Di sinilah Proton Pass memberikan perbedaan. Proton Pass adalah pengelola kata sandi terenkripsi ujung-ke-ujung yang juga menawarkan token akses AI, memungkinkan kontrol dan pemantauan kredensial yang dapat diakses oleh agen.
Alih-alih membagikan nama pengguna, kata sandi, dan kunci API dengan agen AI secara ad hoc, token akses Proton Pass memberikan akses terbatas ke item atau brankas tertentu. Token terpisah dapat diterbitkan untuk agen yang berbeda, memastikan semua kredensial tetap terenkripsi dan selalu berada di bawah kendali. Setiap kali agen menggunakan item, sistem akan membuat log audit termasuk alasan akses, sehingga aktivitas agen dapat ditinjau dan dipantau.
Jika digunakan bersama-sama, praktik ini memungkinkan untuk memanfaatkan manfaat dari agen AI sambil menjaga risiko tetap terkendali.

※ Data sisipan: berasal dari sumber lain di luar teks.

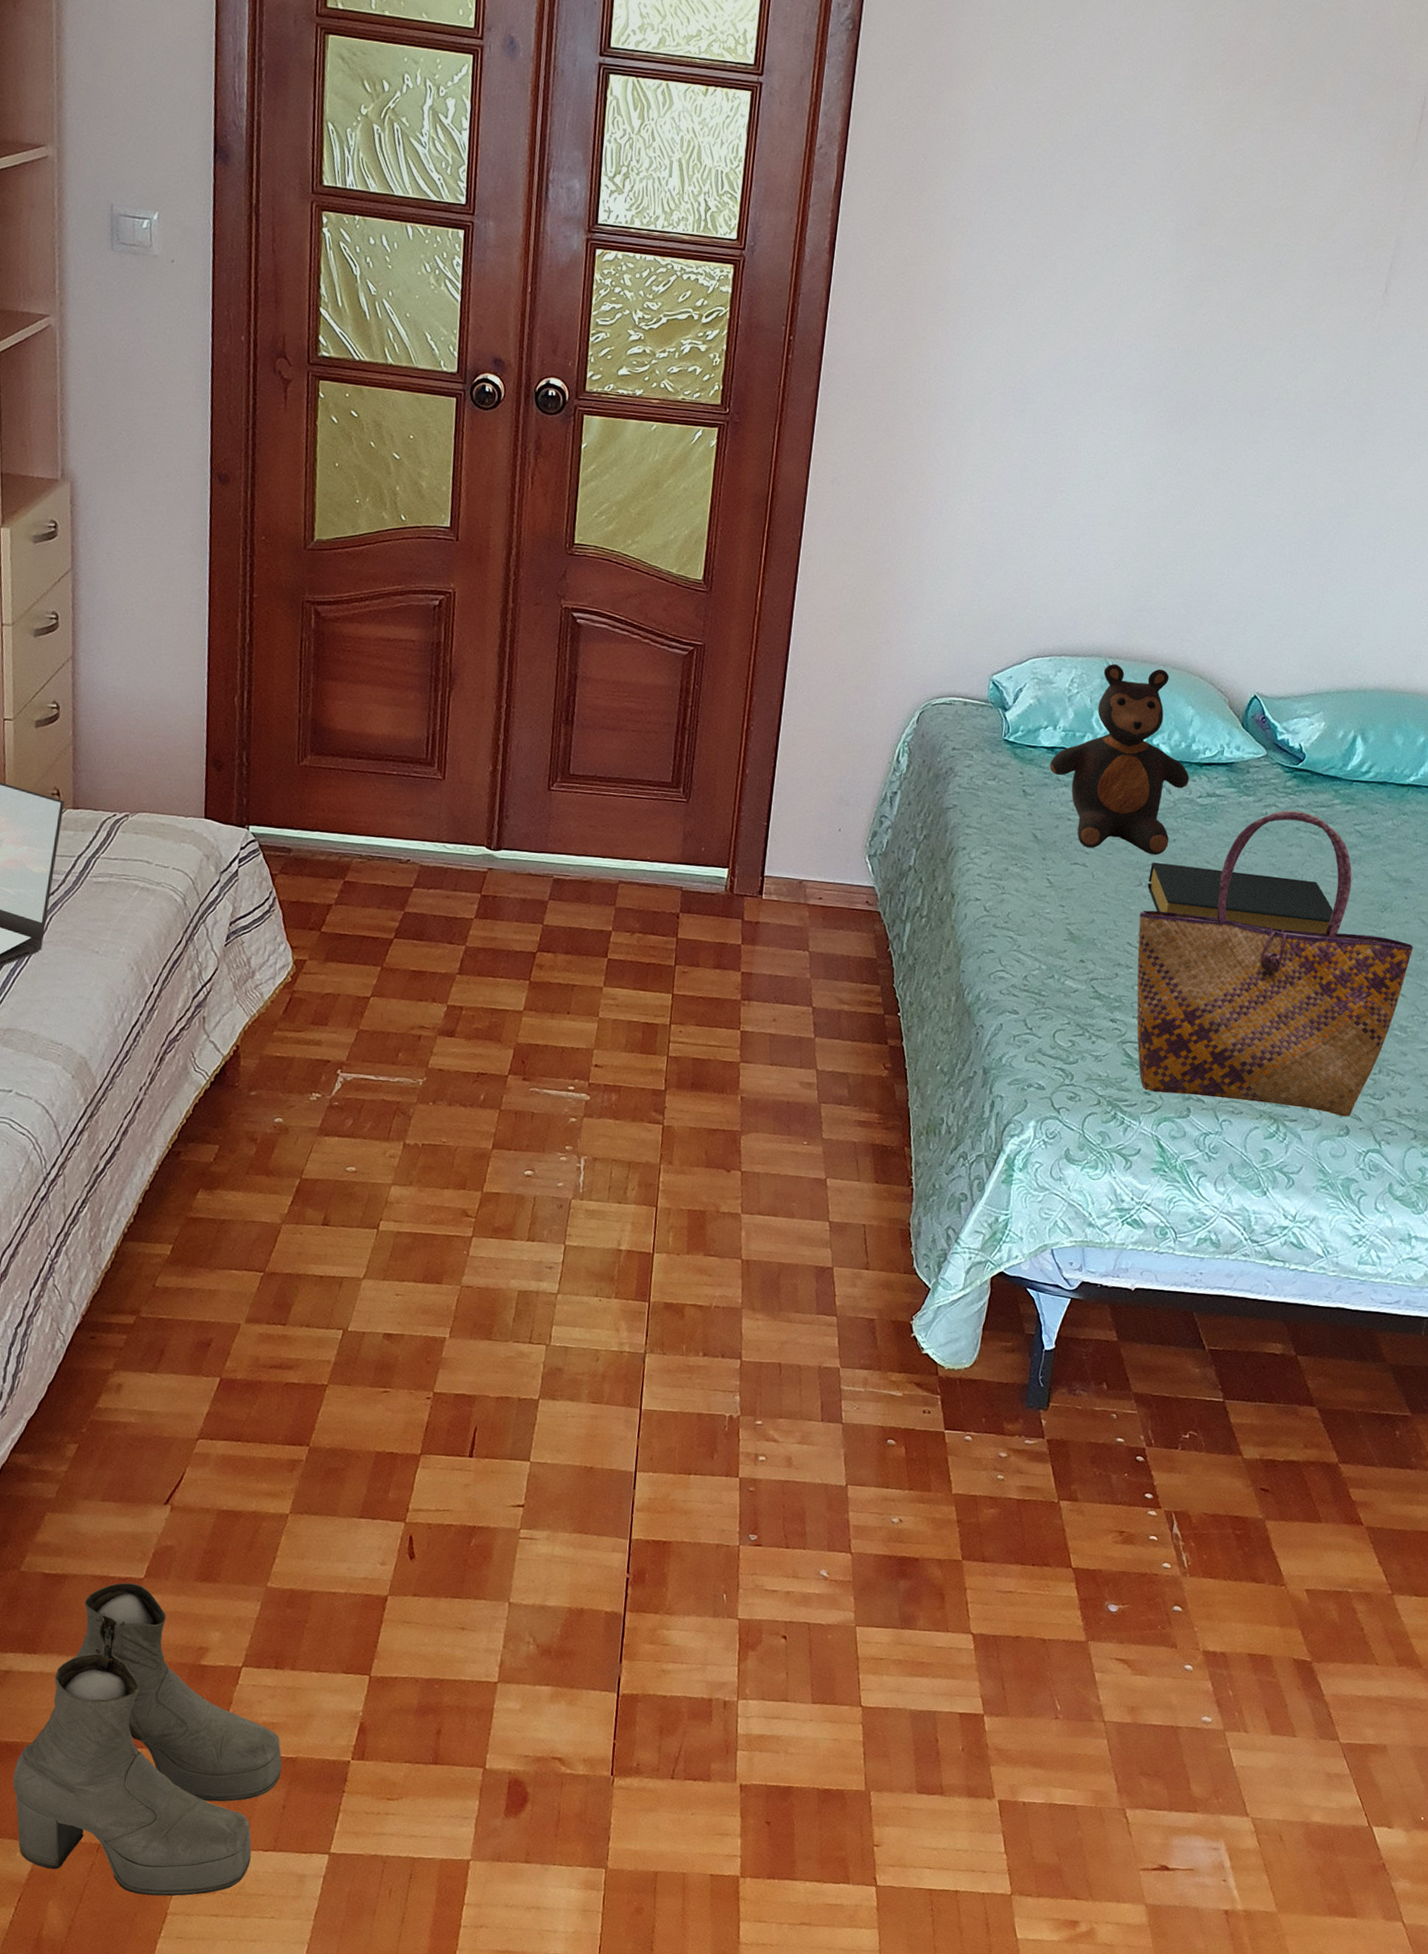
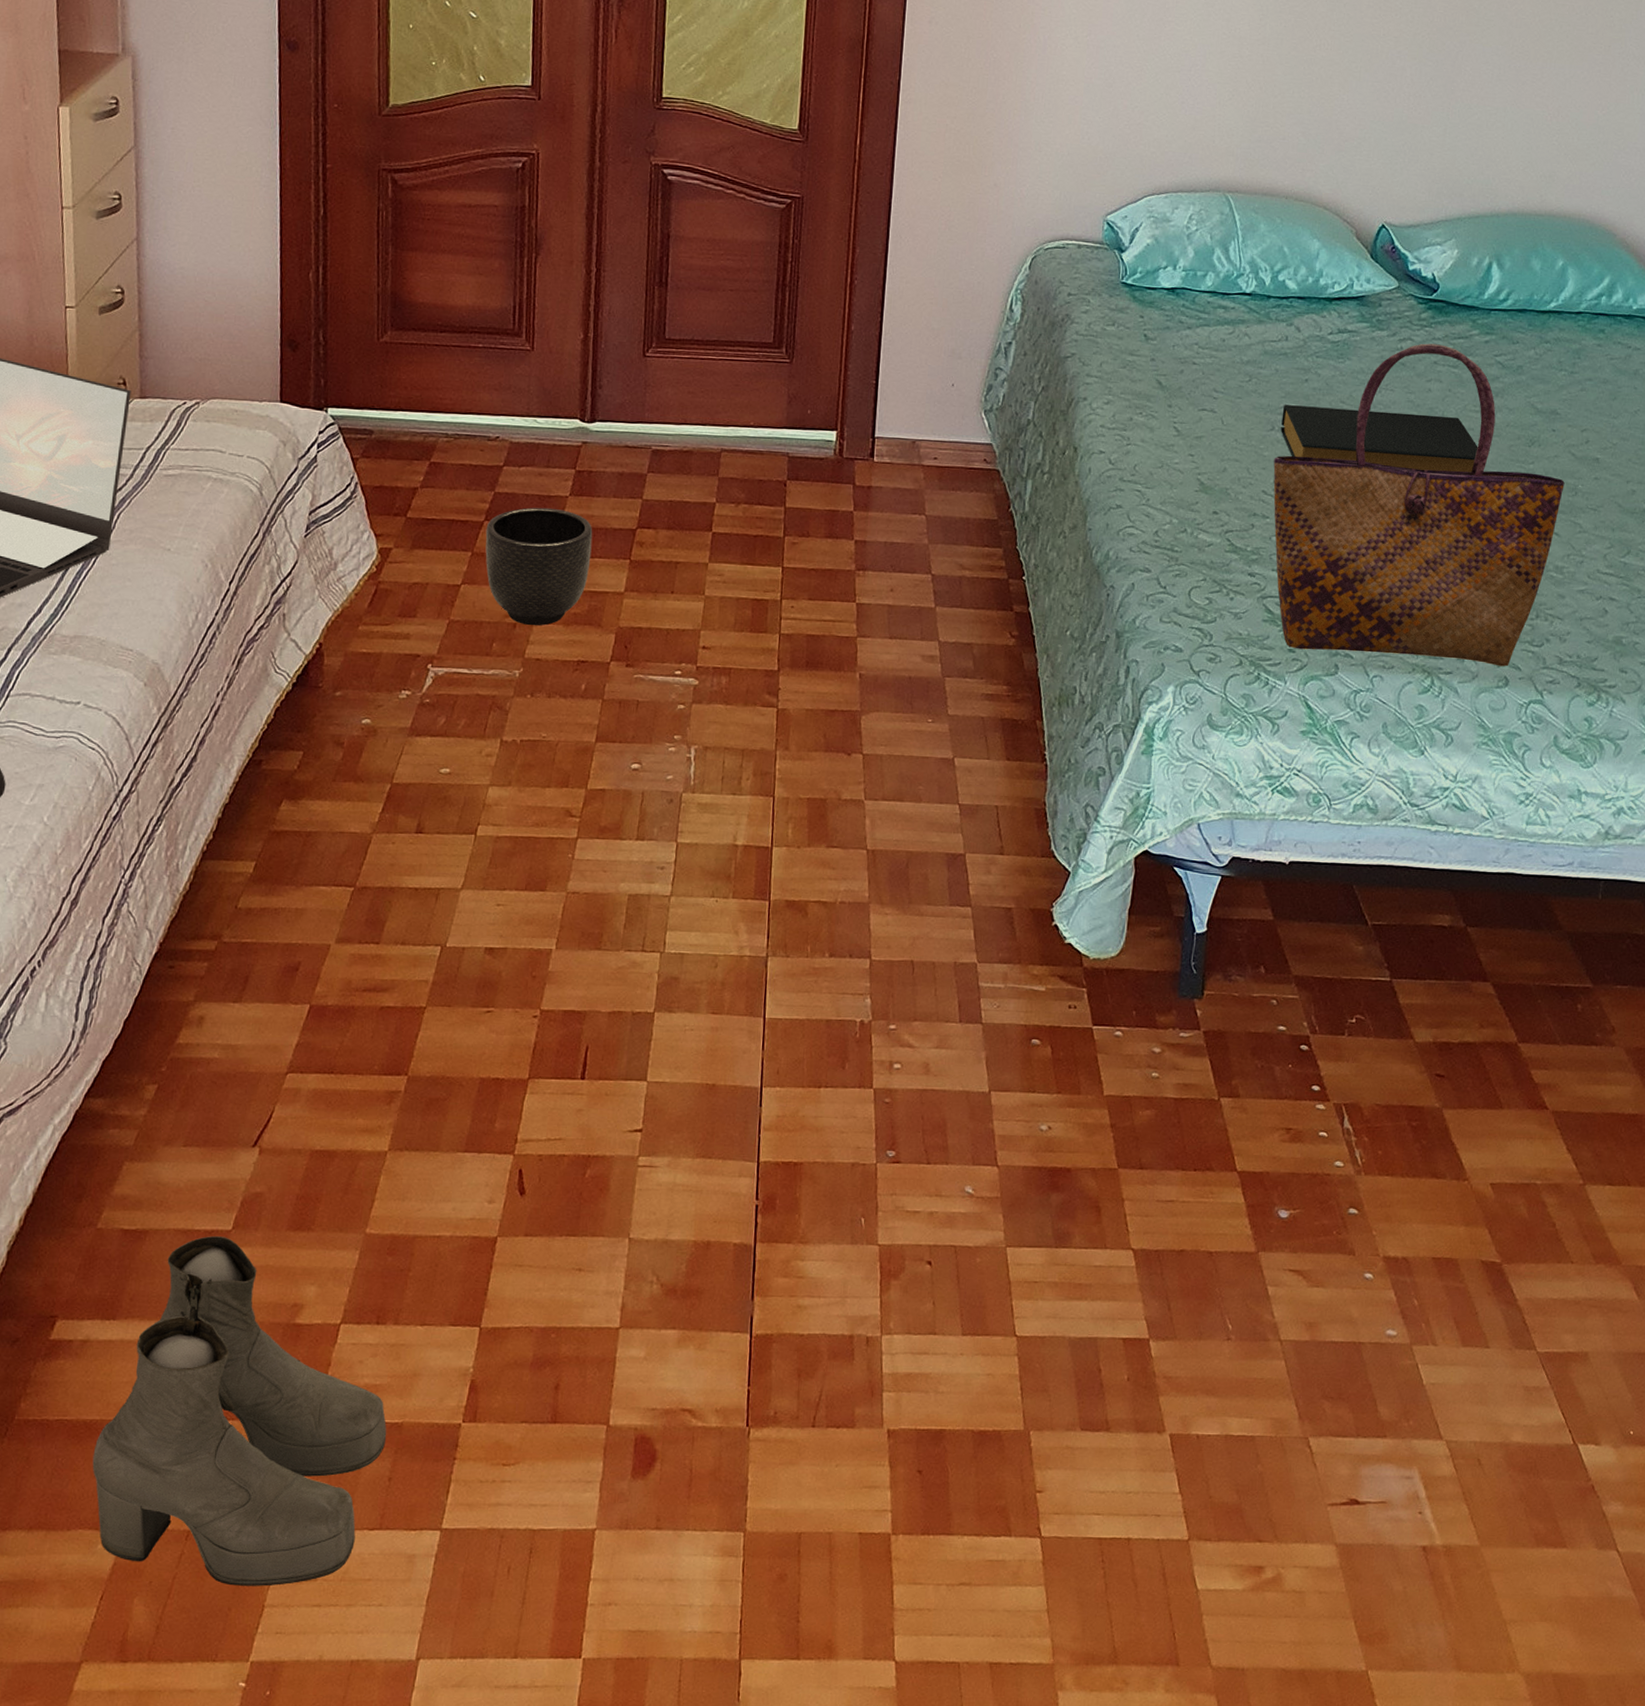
planter: none [394,927,496,1039] -> present [485,507,593,626]
teddy bear: present [1050,664,1190,856] -> none [1171,198,1319,398]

Bekerja dan lakukan otomatisasi agen AI dengan aman menggunakan Proton Pass
Agen AI adalah langkah logis berikutnya dalam cara kita menggunakan AI. Agen ini melangkah lebih jauh dari sekadar menjawab pertanyaan untuk benar-benar membantu pekerjaan sehari-hari, di dalam kotak masuk, file, dan sistem penting. Hal itu membuatnya sangat andal — dan sesuatu yang layak mendapatkan perlindungan yang sama seperti perangkat lunak sensitif lainnya.
Risiko yang datang dengan gelombang otomatisasi baru ini dapat dikurangi secara drastis dengan membatasi apa yang dapat diakses oleh setiap agen, menjaga manusia tetap terlibat dalam keputusan penting, memahami di mana data diproses, dan menolak untuk membagikan kredensial mentah. Menambahkan pengelola kata sandi yang mengutamakan privasi seperti Proton Pass memberikan cara yang aman untuk mengelola kredensial yang digunakan agen, dengan token akses AI yang memberikan kontrol tepat atas alat mana yang dapat mengakses brankas mana.
Dan seperti halnya teknologi apa pun yang memerlukan informasi rahasia, hal terpenting yang harus diingat saat menggunakan agen AI adalah membangun kebiasaan keamanan yang baik. Mulailah dari hal kecil, jaga agar akses tetap terbatas, dan gunakan alat yang selalu memberikan kendali penuh atas data dan kata sandi.